Por se tratar de um livro com forte abordagem de temas literários, arrisco-me a dizer que qualquer fã de livros irá amar a leitura, que nos leva a livrarias, festas e agências literárias, editoras, entre outros, além de nos apresentar a personagens envolvidos no mercado editorial, de escritores a funcionários de uma editora.
“Se quiser amizade eterna e camaradagem desprendida, entre para o exército e aprenda a matar. Se quiser uma vida de alianças temporárias com colegas que se regozijarão a cada fracasso seu, escreva romances.”
A menção a alguns acontecimentos ao longo da narrativa, como o noivado do Príncipe William com Kate Middleton, revela que a história se passa em 2010, mais especificamente no final do ano. Ainda não sabemos o porquê de Jo Rowling ter escolhido esse período para as aventuras de Strike, o que dá material para muita especulação. Tenho minhas próprias teorias, mas não vou me estender nisso.
Quanto ao trabalho feito pela Editora Rocco na edição nacional da obra, fisicamente ele ficou perfeito! Existem disponíveis versões em capa dura, brochura e eBook do livro, assim como do seu anterior. Diferentemente das tão criticadas edições de “Harry Potter”, desta vez a Editora fez uma diagramação com letras grandes o suficiente, um ótimo espaçamento e a impressão em papel pólen, o que agrada bastante os leitores. Em se tratando da edição textual, há sim alguns escorregões na tradução e na revisão, mas nada que o impeça fortemente de ter uma boa degustação da história.

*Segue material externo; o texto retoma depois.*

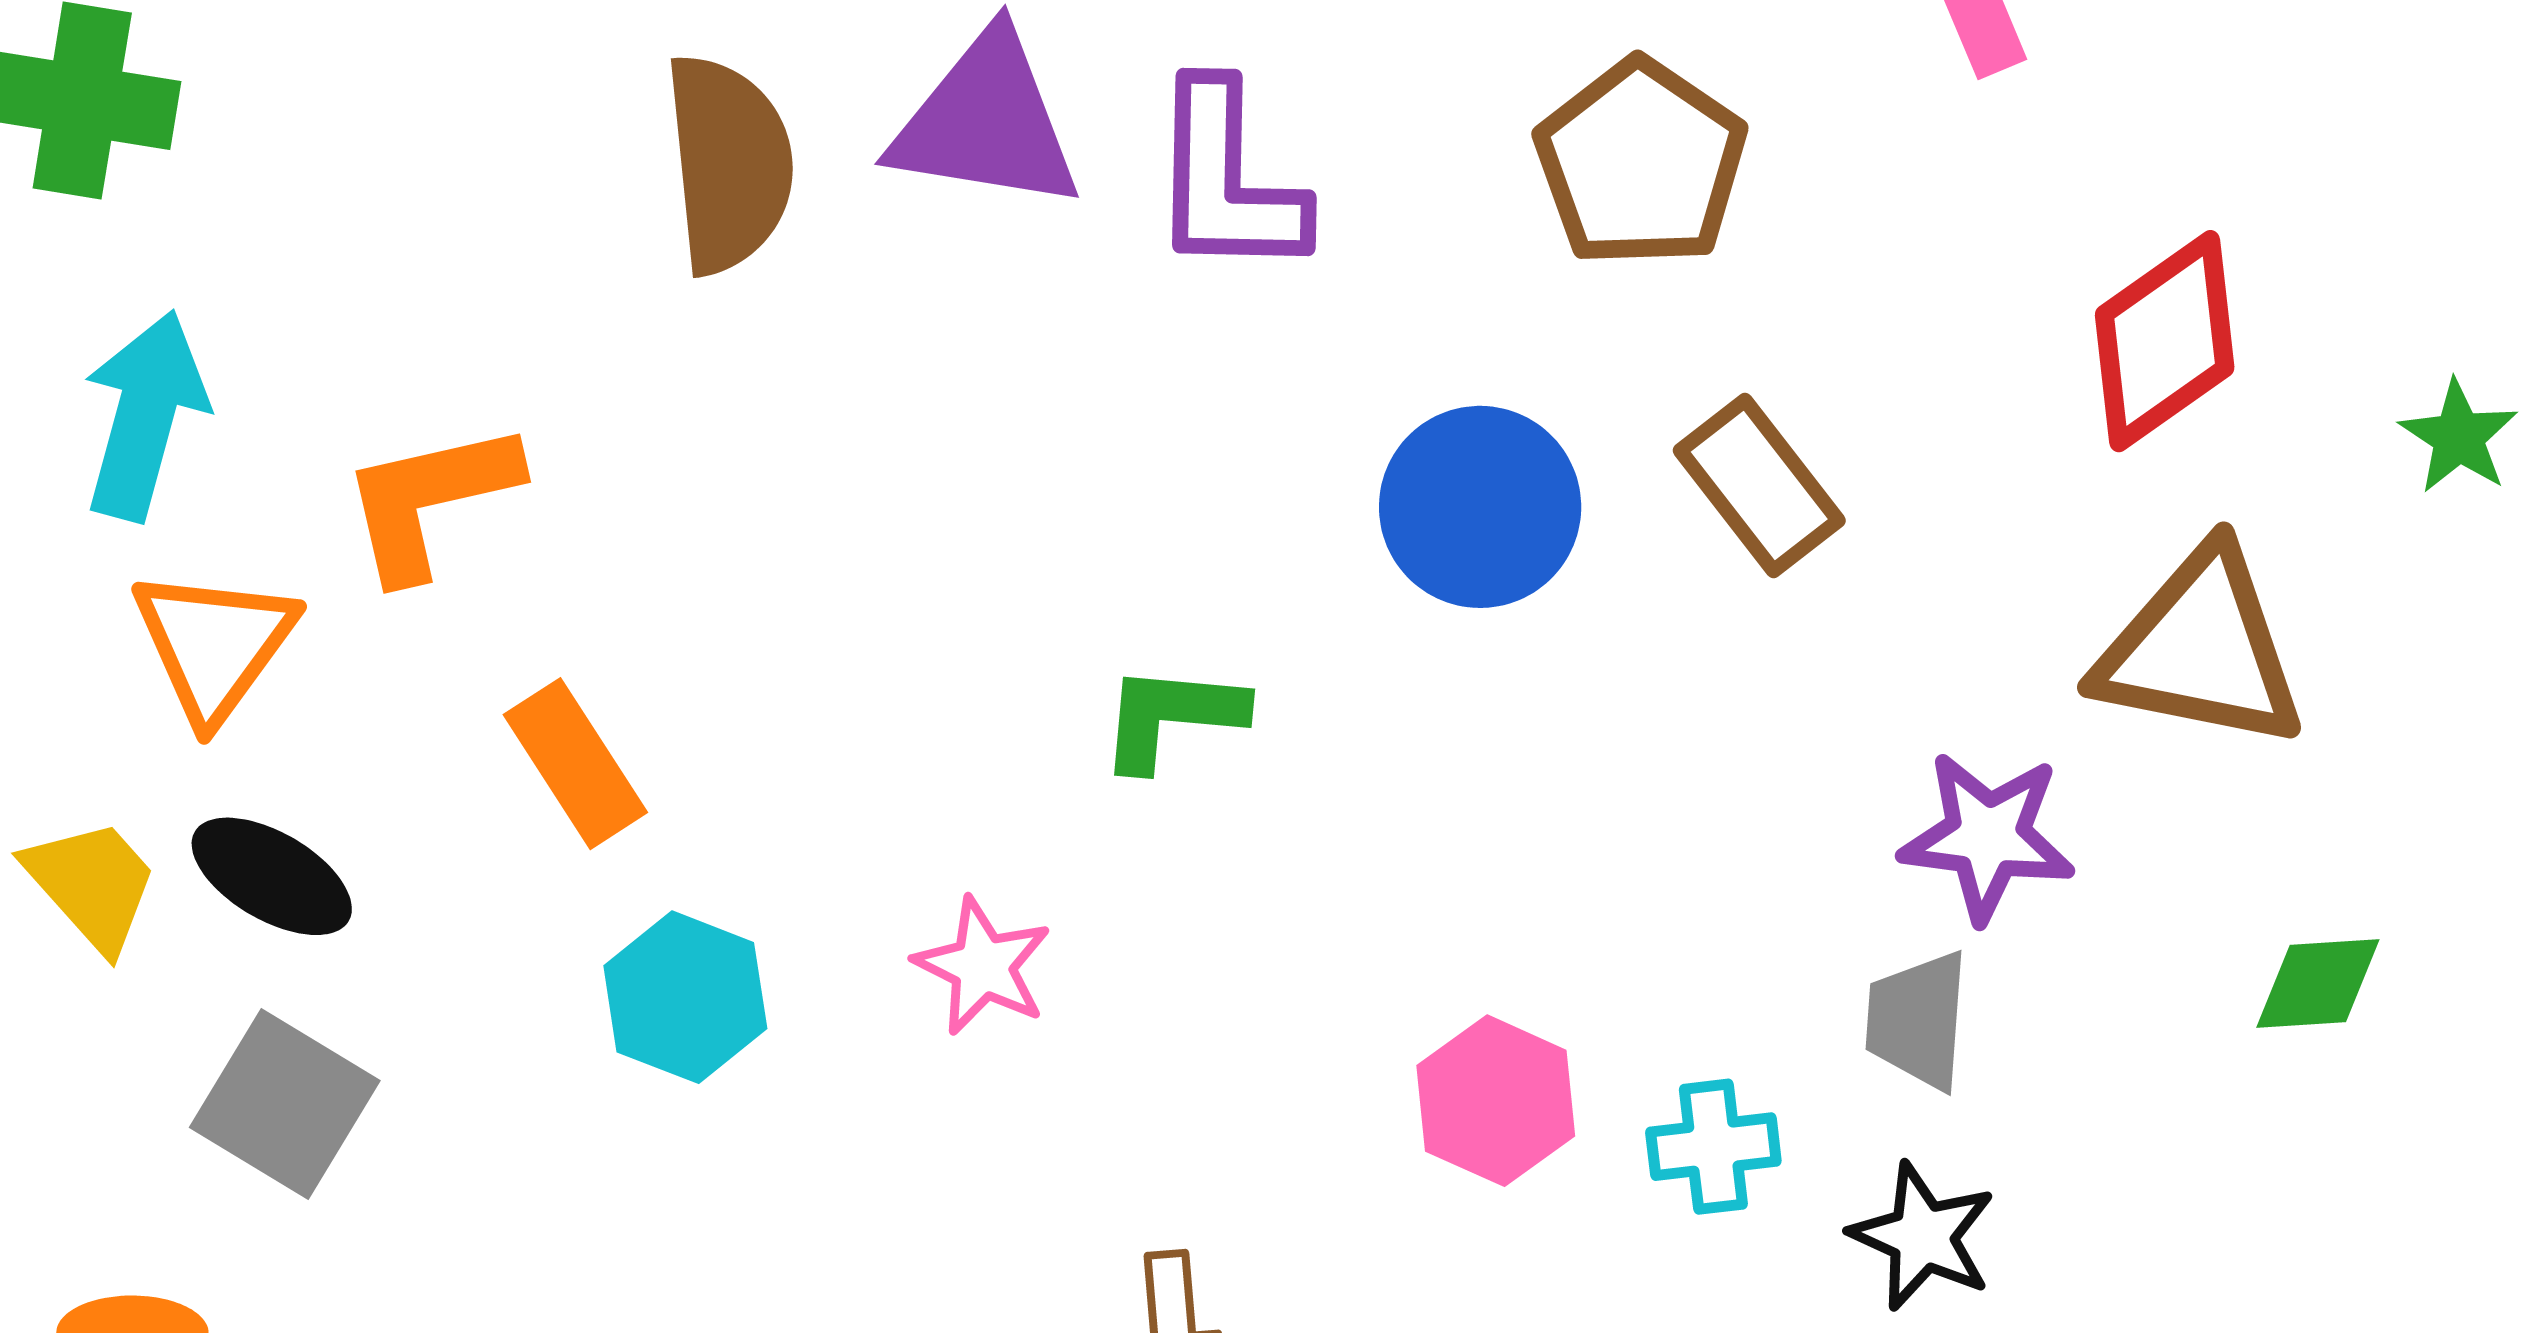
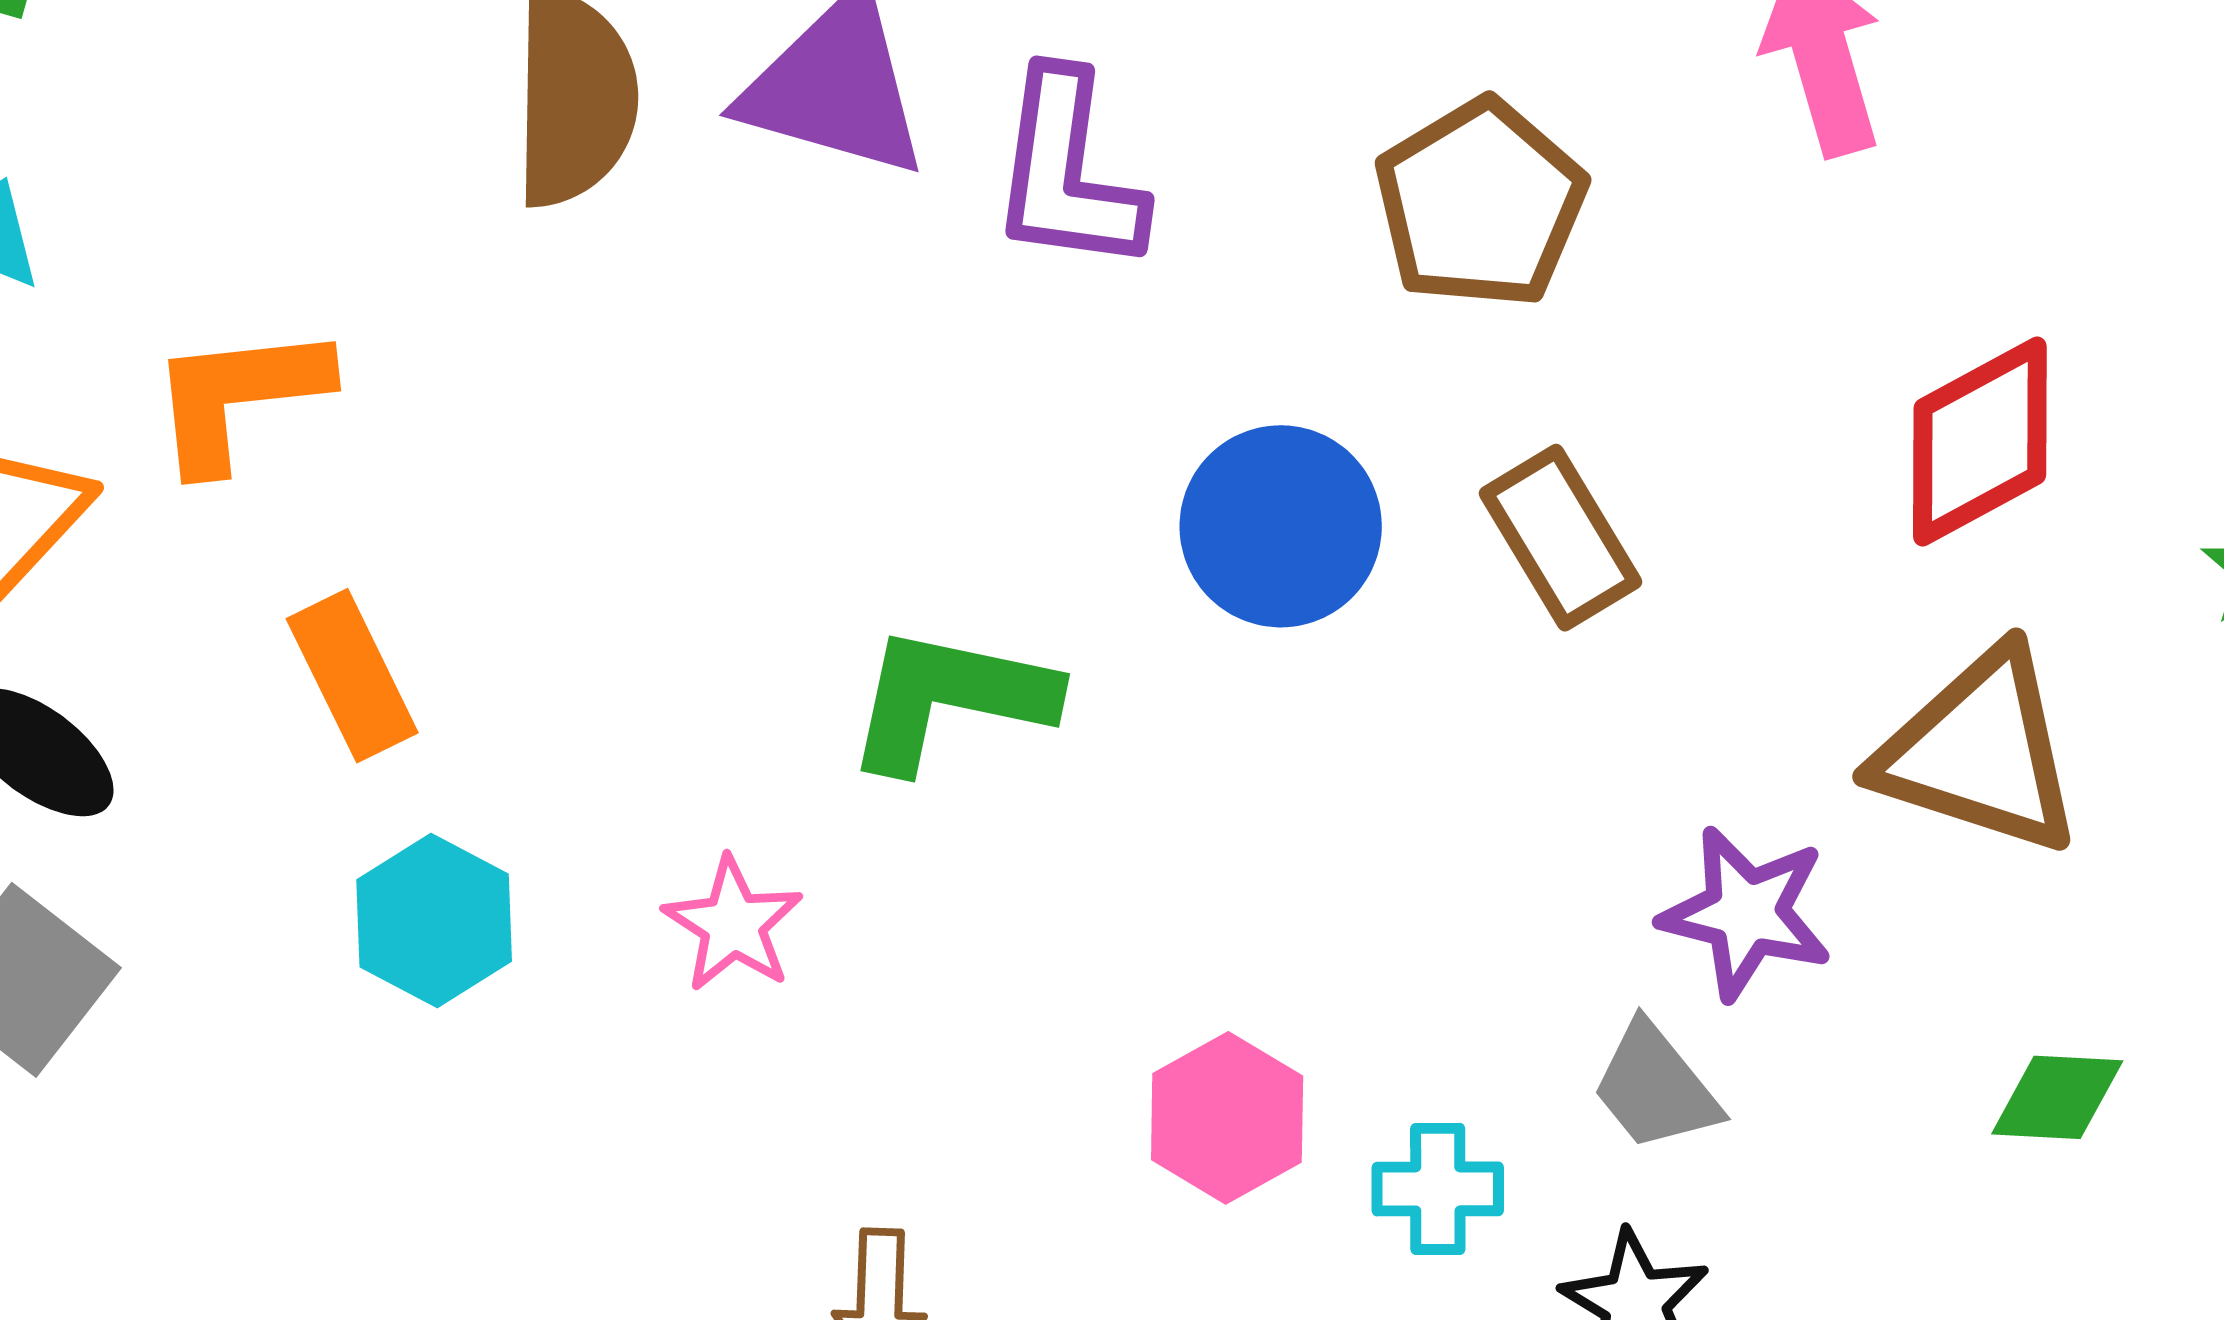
green L-shape: (1172, 716) -> (950, 698), size x1.4
gray trapezoid: (1918, 1020) -> (1655, 1087), turned -50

Não gosto de indicar tempos de leitura a um livro, porque, principalmente quando se trata de uma obra que gosto, de um autor favorito, quero economizar o livro ao máximo (bookaholics entenderão), mas a trama de “O Bicho-da-seda” é extremamente envolvente e você não passará muito tempo lendo-o!
461 páginas, Editora Rocco, publicado em 2014.
Título original: “The Silkmorm”.
Tradução: Rita Vynagre.
Pedro Martins é estudante, leitor, Webmaster do Potterish e resenhista do The Guardian.